Description
Riboxin Pharmacodynamics
Metabolic agent, adenosine triphosphate precursor; has antihypoxic, metabolic and antiarrhythmic effects. Increases myocardial energy balance, improves coronary circulation, prevents consequences of intraoperative renal ischemia. It activates pyruvic acid metabolism to ensure normal tissue respiration, and also promotes activation of xanthine dehydrogenase. It stimulates nucleotide synthesis and enhances the activity of some Krebs cycle enzymes. By penetrating the cells, it increases the energy level, has a positive effect on myocardial metabolism, increases the force of heart contractions and contributes to a more complete relaxation of the myocardium in diastole, resulting in an increase in the stroke volume of the blood. Reduces platelet aggregation.
Indications
Riboxin is prescribed for adults in the treatment of: coronary heart disease, myocardiodystrophy, after myocardial infarction, heart rhythm disorders caused by the use of cardiac glycosides.

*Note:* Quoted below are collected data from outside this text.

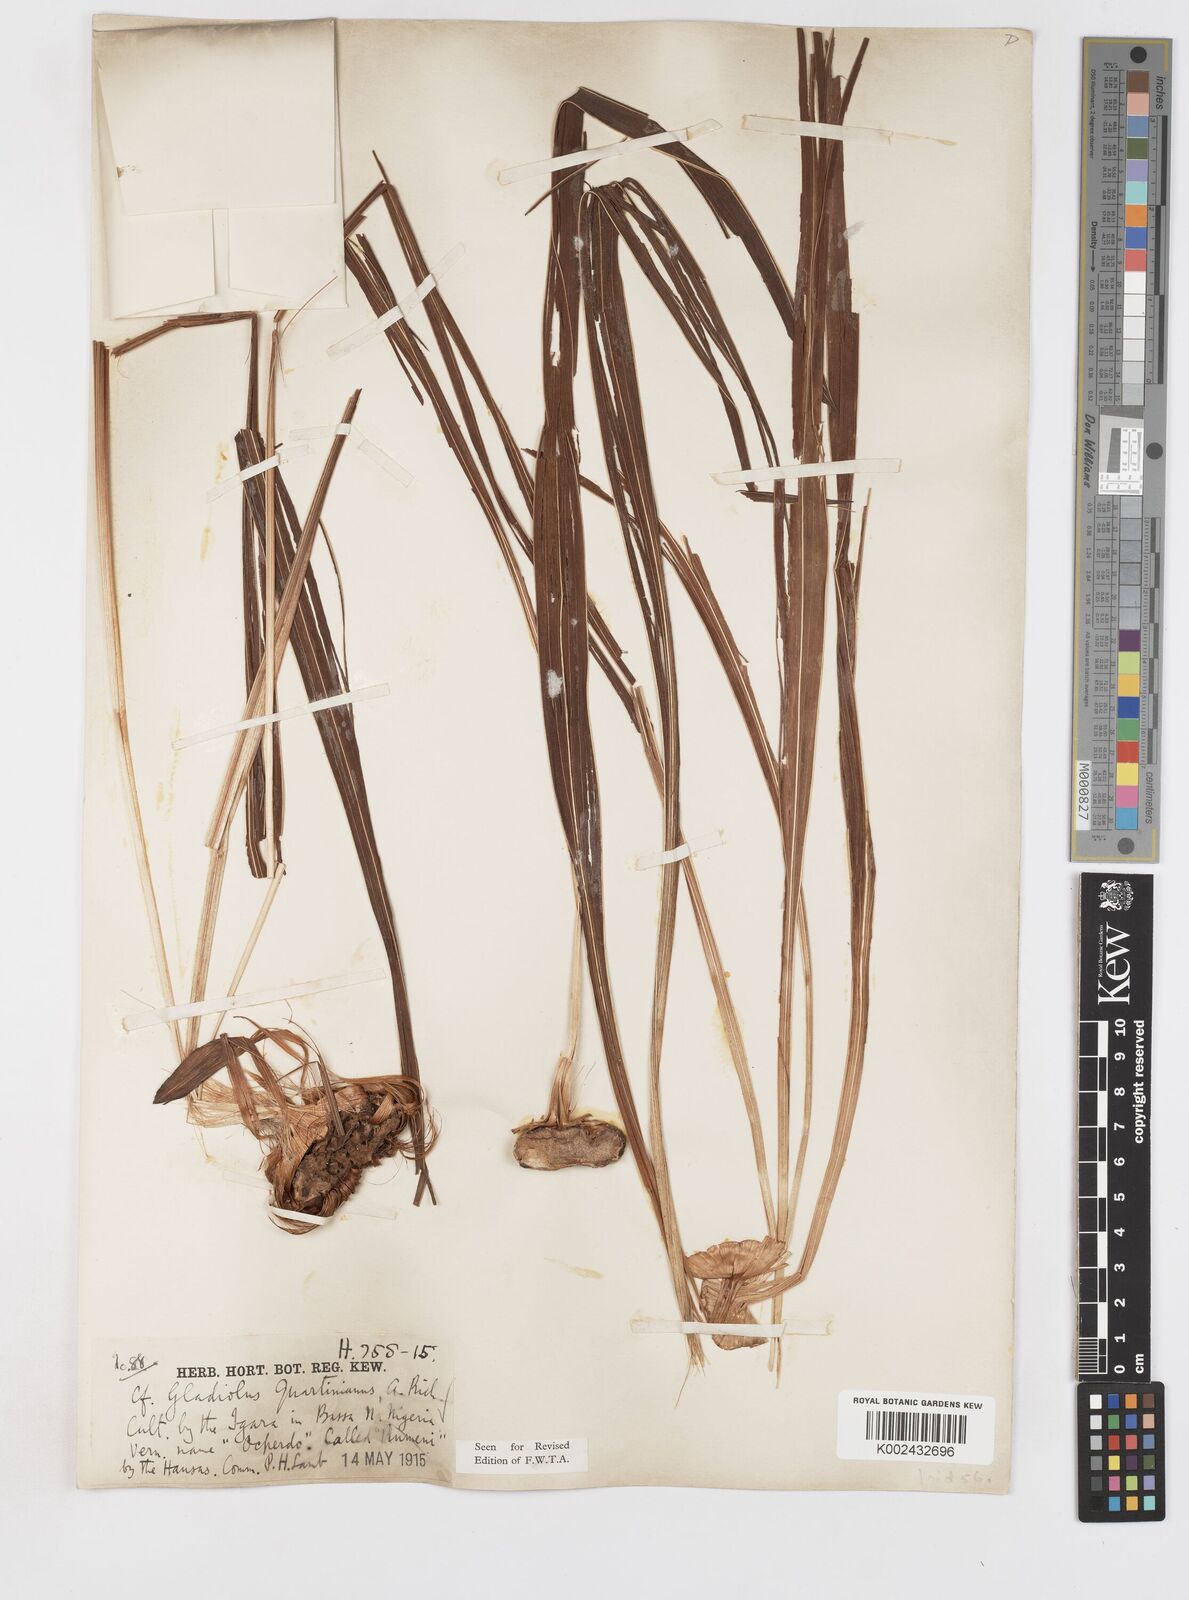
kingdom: Plantae
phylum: Tracheophyta
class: Liliopsida
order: Asparagales
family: Iridaceae
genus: Gladiolus
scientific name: Gladiolus dalenii
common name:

Administration in hepatitis, cirrhosis, fatty liver caused by alcohol or drugs, and urokoproporphyria.
Contraindications .
Hypersensitivity to the drug, gout, hyperuricemia.
With caution:
Renal insufficiency.
Pregnancy and lactation:
The drug should be administered only in cases when the benefit to the mother exceeds the potential risk to the fetus and child.
Dosage and administration method
- Orally before meals.
- Maximum daily dose when administered orally is 0.6-2.4 g.
- In the first days of treatment, the daily dose is 0.6-0.8 g (0.2 g 3-4 times a day).
- If drug is well tolerated, the dose is increased during 2-3 days to 1.2 g (0.4 g 3 times a day), if necessary – up to 2.4 g a day.
- Course duration is from 4 weeks to 1.5-3 months.
- In urokoproporphyria daily dose is 0.8 g (0.2 g 4 times a day).
- The drug is taken daily for 1-3 months.